__Task requirements__. Look below for the line that has "middle dip: (456, 347)". Set down the lines from there through the line that has "pinky tip: (285, 328)", exactly as written.

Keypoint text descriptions
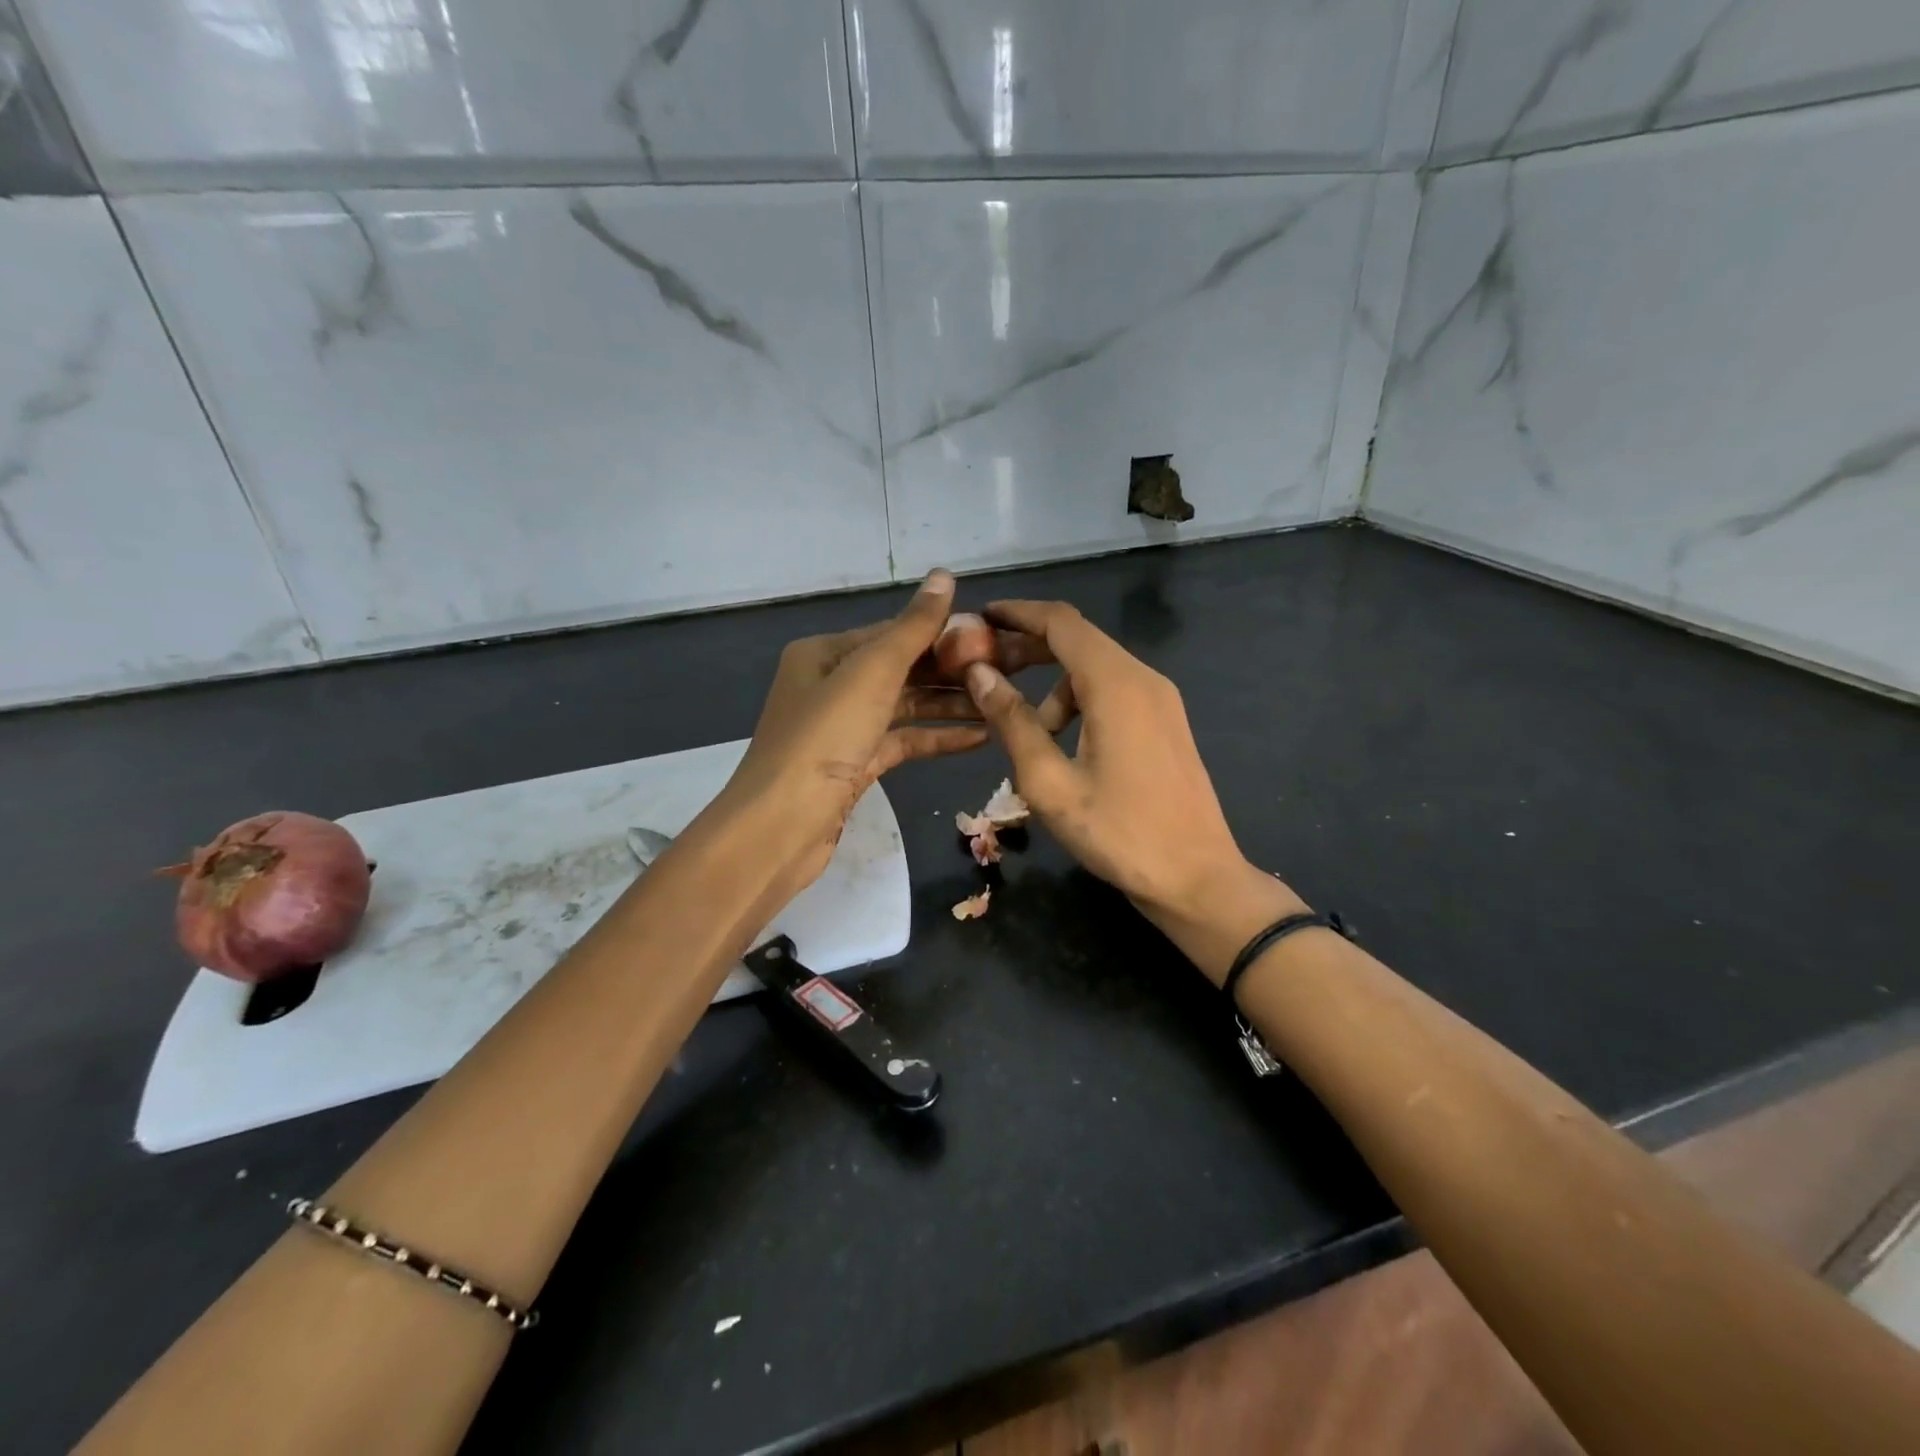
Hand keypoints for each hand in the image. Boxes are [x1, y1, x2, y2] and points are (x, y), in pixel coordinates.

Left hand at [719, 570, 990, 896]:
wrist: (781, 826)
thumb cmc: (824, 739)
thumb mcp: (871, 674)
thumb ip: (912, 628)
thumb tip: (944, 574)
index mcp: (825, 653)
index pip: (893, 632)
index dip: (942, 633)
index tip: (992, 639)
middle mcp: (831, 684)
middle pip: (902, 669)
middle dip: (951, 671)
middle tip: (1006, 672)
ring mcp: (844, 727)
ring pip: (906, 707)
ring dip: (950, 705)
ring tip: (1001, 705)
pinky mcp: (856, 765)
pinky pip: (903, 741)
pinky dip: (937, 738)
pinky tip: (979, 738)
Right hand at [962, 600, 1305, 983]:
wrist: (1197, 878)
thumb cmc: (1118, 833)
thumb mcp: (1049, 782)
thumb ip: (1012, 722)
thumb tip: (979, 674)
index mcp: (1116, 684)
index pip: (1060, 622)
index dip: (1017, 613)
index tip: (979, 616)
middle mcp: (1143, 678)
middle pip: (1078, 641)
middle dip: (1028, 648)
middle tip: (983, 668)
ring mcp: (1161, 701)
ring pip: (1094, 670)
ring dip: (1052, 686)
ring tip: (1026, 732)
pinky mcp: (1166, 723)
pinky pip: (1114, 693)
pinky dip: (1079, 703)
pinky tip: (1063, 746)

---

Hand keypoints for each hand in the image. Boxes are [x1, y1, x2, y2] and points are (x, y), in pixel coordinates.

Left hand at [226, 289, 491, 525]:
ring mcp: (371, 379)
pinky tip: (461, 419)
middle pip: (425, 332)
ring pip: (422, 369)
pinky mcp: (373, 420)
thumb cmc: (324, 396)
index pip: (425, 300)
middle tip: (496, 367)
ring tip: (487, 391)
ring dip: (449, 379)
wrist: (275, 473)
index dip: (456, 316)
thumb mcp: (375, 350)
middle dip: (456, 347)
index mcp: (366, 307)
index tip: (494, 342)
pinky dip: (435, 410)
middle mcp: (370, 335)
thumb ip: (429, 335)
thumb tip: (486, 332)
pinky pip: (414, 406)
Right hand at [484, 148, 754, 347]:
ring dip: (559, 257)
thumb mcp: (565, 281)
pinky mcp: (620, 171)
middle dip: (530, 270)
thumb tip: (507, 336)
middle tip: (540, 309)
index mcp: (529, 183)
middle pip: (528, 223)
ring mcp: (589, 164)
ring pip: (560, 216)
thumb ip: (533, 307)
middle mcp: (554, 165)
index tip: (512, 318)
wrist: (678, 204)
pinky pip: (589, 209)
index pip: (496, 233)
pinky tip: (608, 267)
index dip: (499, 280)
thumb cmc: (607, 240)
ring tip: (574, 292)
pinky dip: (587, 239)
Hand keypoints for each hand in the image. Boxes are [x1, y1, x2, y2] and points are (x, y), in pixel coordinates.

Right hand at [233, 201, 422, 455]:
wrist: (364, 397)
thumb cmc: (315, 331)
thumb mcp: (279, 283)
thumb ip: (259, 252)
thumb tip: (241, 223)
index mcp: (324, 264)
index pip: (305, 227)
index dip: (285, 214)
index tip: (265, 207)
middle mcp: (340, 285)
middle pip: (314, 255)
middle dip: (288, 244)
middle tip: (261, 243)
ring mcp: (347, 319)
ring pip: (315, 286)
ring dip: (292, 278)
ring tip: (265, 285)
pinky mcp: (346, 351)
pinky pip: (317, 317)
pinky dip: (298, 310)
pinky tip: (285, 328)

==

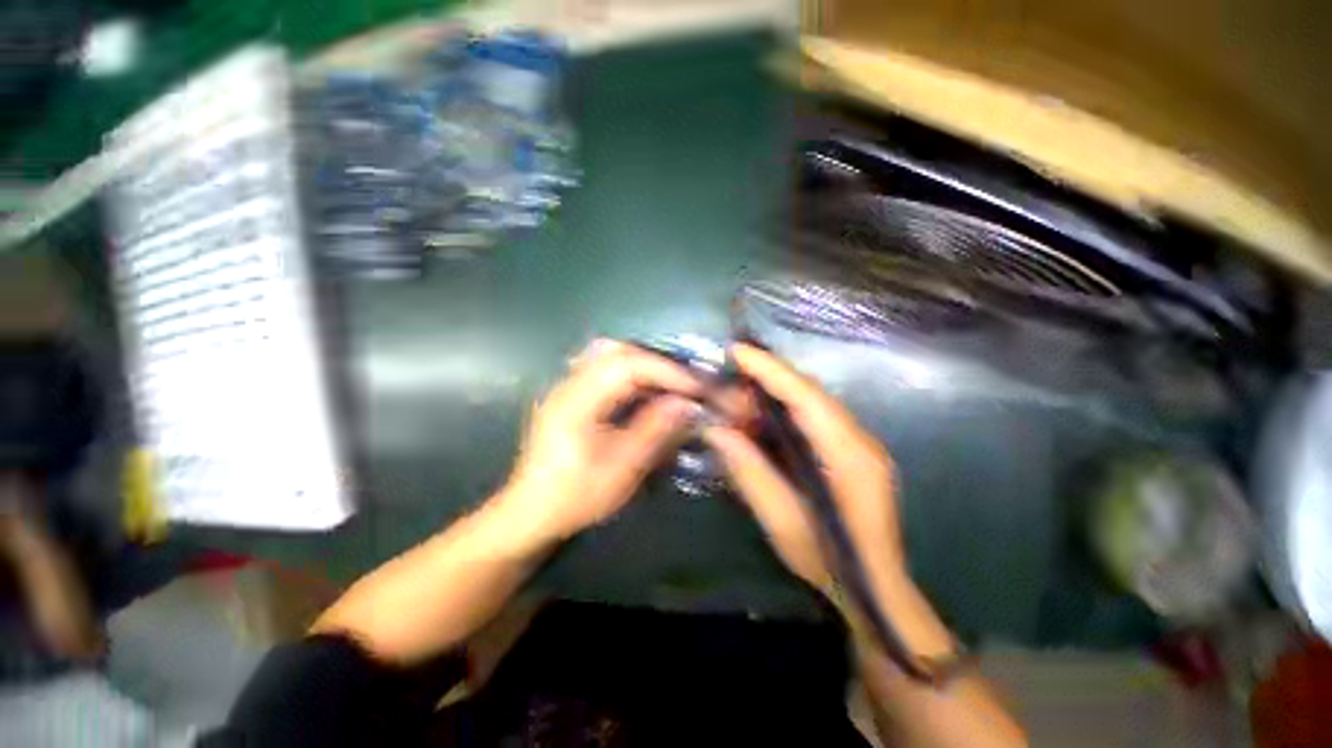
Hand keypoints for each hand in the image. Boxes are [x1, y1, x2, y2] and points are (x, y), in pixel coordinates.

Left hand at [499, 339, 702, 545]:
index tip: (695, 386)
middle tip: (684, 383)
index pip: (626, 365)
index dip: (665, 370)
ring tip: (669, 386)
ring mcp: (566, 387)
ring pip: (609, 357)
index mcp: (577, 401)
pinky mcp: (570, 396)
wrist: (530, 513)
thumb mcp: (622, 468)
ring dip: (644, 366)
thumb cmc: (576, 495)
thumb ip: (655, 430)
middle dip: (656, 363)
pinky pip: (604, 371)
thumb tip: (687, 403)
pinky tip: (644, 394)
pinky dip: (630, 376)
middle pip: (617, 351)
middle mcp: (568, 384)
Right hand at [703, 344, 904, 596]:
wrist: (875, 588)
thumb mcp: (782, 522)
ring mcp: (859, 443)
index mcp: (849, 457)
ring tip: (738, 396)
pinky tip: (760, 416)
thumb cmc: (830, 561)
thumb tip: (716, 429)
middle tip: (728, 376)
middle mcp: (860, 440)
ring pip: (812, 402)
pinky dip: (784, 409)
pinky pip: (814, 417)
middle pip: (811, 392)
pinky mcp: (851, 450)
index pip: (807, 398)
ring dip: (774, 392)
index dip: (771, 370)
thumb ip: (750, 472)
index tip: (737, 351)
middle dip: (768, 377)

__Response to this exercise__.
middle dip: (456, 347)
index mcp: (366, 307)
index tip: (494, 342)
pinky dip: (435, 410)
middle mcp: (370, 335)
thumb ip: (429, 335)
thumb tip: (486, 332)
pinky pip: (414, 406)
Right hand at [484, 148, 754, 347]:
ring dip: (559, 257)
thumb mcp: (565, 281)
pinky mcp: (620, 171)
middle dip: (530, 270)
thumb tip: (507, 336)
middle tip: (540, 309)
index mcp: (529, 183)
middle pip: (528, 223)
ring mcp: (589, 164)
ring pip: (560, 216)
thumb ip: (533, 307)
middle mcp: (554, 165)
index tip: (512, 318)
wrist: (678, 204)
pinky pip: (589, 209)
index pip: (496, 233)
pinky tip: (608, 267)
index dip: (499, 280)
thumb cmc: (607, 240)
ring tip: (574, 292)
pinky dip: (587, 239)
Hand keypoints for each hand in the image. Boxes are [x1, y1, x2, y2] and points are (x, y), in pixel coordinates.

Right hand at [233, 201, 422, 455]:
wrist: (364, 397)
thumb cmc: (315, 331)
thumb mcp: (279, 283)
thumb ip: (259, 252)
thumb tip: (241, 223)
index mcp: (324, 264)
index pip: (305, 227)
index dip: (285, 214)
index tip: (265, 207)
middle mcp: (340, 285)
middle pip: (314, 255)
middle dip: (288, 244)
middle tip: (261, 243)
ring mcp: (347, 319)
ring pip: (315, 286)
ring dip: (292, 278)
ring tip: (265, 285)
pinky mcp: (346, 351)
pinky pip: (317, 317)
pinky dip: (298, 310)
pinky tip: (285, 328)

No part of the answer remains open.